**Passage to read:**
>>>>

See discussions on hazardous landfills, land treatment of waste, municipal solid waste landfills, and underground injection wells above. Also see: Chapter 11, “Sewage Disposal Systems”; Chapter 13, “Water Systems (Drinking Water Quality)”; and Chapter 14, “Water Quality and Water Pollution.”
More than 80% of the most serious hazardous waste sites in the United States have contaminated groundwater. Rainwater has percolated through the soil where hazardous waste has been buried and has carried the chemicals into the groundwater supply. Chemicals in the ground have corroded storage barrels and seep through openings in the soil and rock into the groundwater supply. Different chemicals which should never have been stored together have reacted, and the chemicals and byproducts have seeped into the groundwater supply. This is of great importance since the drinking water supply for half of the country comes from groundwater. Unfortunately, the cleanup of the groundwater supply is very difficult and may take many years to accomplish.
Best Practices in Preventing and Mitigating the Effects of Chemicals on the Groundwater
• Establish a groundwater risk evaluation study to determine the areas of contamination, the source of contamination, and the level of problems. An effective means of doing this is by utilizing the Industrial Waste Management Evaluation Model (IWEM). This is a threetiered approach with the first tier being based on national data and if it satisfies the need for establishing an appropriate system, this is fine. The second tier is used when the first one does not give enough data for the specific site. This includes in the model the most important site-specific factors in a simple manner and can be used by industry and various governmental agencies. If this does not provide enough data, then third tier is used where experts using groundwater modeling study the specific area and come up with the appropriate set of controls to mitigate the hazardous waste problems related to contamination of the groundwater supply.

<<<<

**Tasks:**
1) Write out the groundwater contamination passage again, starting with "More than 80%" and going on through "years to accomplish.", switching "barrels" to "drums".
2) According to the groundwater contamination passage, how much of the country's drinking water supply comes from groundwater?
3) Write the next part of the groundwater contamination passage, picking up after its final sentence.
These entries have no connection to the passage on groundwater contamination.

(Saved entries)
>>>>

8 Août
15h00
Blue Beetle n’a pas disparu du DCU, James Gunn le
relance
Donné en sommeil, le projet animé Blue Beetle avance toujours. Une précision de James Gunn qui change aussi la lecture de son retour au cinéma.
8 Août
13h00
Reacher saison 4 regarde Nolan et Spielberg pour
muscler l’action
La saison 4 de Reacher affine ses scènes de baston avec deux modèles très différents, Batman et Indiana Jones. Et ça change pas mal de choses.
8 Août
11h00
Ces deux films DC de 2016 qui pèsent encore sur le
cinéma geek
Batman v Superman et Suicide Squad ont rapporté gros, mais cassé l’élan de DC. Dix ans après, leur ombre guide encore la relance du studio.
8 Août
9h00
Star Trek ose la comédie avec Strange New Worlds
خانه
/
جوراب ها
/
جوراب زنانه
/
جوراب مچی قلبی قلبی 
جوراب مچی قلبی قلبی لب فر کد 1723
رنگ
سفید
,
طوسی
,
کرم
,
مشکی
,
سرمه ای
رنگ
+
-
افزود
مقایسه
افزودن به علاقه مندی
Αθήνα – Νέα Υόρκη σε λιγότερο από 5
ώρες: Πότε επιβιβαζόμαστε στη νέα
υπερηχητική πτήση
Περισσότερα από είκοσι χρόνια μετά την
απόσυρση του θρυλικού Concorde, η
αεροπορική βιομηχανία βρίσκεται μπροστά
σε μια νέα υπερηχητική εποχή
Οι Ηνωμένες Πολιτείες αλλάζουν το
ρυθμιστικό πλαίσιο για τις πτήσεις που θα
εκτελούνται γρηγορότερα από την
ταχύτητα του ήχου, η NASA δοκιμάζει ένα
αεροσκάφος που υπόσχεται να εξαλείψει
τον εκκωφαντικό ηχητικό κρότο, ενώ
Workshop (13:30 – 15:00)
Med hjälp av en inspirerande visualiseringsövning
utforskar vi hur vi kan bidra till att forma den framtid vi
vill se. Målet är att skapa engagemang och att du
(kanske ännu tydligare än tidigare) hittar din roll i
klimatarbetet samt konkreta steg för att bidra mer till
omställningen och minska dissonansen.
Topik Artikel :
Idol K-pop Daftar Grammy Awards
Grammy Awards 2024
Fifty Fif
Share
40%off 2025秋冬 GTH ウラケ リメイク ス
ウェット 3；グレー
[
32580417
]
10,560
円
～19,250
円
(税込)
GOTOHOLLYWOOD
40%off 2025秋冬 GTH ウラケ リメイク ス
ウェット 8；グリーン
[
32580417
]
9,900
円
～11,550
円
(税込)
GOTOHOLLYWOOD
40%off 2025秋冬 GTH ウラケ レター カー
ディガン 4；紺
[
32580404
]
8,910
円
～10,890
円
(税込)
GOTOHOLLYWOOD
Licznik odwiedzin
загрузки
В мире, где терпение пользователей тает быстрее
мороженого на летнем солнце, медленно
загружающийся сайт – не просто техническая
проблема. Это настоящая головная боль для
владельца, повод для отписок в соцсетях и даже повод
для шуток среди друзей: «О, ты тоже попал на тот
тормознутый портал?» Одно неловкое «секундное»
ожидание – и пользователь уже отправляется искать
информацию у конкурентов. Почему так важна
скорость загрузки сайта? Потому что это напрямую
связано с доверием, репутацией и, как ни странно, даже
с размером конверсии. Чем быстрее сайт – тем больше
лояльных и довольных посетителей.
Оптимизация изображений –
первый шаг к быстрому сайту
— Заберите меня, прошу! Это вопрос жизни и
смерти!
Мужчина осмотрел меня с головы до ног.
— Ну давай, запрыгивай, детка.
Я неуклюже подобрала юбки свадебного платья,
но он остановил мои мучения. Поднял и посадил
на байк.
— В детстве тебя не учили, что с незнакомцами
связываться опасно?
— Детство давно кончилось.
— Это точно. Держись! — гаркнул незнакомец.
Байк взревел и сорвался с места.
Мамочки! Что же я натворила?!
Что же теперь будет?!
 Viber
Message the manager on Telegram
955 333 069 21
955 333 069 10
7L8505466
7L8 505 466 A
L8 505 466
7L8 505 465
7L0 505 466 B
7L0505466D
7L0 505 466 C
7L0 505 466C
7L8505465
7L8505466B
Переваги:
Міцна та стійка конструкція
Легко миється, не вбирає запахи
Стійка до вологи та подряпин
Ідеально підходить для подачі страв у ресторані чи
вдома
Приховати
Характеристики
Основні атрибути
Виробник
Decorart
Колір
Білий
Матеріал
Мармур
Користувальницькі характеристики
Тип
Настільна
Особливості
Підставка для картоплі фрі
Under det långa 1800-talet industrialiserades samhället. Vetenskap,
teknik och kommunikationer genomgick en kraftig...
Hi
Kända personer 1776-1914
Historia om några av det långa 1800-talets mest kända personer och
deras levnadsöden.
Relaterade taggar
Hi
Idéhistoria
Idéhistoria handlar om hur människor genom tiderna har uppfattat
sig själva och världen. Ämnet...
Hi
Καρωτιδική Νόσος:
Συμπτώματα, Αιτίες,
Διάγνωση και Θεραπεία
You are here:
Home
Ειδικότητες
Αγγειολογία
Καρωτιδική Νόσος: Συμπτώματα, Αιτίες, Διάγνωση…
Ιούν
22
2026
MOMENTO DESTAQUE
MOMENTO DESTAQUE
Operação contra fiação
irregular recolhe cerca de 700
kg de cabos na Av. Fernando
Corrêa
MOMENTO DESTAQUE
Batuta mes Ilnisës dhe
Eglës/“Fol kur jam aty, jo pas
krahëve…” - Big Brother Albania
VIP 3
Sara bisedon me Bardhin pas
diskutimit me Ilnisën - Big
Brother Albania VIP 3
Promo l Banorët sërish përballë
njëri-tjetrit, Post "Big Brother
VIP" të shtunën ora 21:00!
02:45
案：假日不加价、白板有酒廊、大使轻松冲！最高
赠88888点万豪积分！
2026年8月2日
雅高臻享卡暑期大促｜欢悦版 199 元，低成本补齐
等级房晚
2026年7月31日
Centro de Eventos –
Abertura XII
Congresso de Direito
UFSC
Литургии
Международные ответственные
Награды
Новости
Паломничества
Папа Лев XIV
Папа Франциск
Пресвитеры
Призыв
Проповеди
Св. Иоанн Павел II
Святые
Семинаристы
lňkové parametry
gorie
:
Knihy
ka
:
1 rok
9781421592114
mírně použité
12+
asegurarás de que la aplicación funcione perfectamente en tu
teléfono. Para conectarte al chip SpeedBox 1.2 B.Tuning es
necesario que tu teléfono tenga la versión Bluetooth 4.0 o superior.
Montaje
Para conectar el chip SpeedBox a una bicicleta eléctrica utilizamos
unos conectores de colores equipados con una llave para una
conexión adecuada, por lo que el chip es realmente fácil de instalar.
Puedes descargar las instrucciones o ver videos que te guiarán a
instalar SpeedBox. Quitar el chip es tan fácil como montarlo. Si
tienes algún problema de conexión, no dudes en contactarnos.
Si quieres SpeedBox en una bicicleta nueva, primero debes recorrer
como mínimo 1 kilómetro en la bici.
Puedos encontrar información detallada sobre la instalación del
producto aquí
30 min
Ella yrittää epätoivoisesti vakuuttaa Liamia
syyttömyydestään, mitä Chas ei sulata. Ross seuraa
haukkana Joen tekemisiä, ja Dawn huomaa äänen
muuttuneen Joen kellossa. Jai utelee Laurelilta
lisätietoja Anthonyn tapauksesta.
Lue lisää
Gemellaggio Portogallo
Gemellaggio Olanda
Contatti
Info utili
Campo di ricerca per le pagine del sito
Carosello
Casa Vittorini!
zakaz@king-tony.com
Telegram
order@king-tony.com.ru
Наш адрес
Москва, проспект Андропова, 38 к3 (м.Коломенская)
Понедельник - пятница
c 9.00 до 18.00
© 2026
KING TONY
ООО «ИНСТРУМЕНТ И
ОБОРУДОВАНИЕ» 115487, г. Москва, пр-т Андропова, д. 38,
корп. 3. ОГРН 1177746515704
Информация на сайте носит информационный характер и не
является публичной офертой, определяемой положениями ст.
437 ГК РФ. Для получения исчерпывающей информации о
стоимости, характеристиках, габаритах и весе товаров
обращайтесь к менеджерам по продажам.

<<<<

**Answers by task:**
1)
More than 80% of the most serious hazardous waste sites in the United States have contaminated groundwater. Rainwater has percolated through the soil where hazardous waste has been buried and has carried the chemicals into the groundwater supply. Chemicals in the ground have corroded storage drums and seep through openings in the soil and rock into the groundwater supply. Different chemicals which should never have been stored together have reacted, and the chemicals and byproducts have seeped into the groundwater supply. This is of great importance since the drinking water supply for half of the country comes from groundwater. Unfortunately, the cleanup of the groundwater supply is very difficult and may take many years to accomplish.

2) Half of the country's drinking water supply comes from groundwater.

3)
• Make a determination of the leachate concentrations, their source and composition, and why they are moving through the ground into the groundwater supply. Various models are available for this purpose.
• Based on the previous data, determine the liner and the type and nature of the hazardous waste site, construct the necessary facility, and install the proper liners and various pollution control devices.
• Establish a leachate collection and treatment system which has appropriate warning systems.
Best Practices in Preventing and Mitigating the Effects of Chemicals on the Surface Water Supply
• Determine the quality as well as the level of microbiological and chemical contamination of surface bodies of water by conducting various tests.
• Do not permit discharge of pollutants to any waters of the United States unless specifically granted under special permits from the authorizing authority.
• Separate all wastewater from stormwater before it enters a surface body of water.
• Reduce stormwater discharges by a large number of barriers which help allow the water to seep into the groundwater supply. (See Chapter 14, “Water Quality and Water Pollution” for specific techniques.)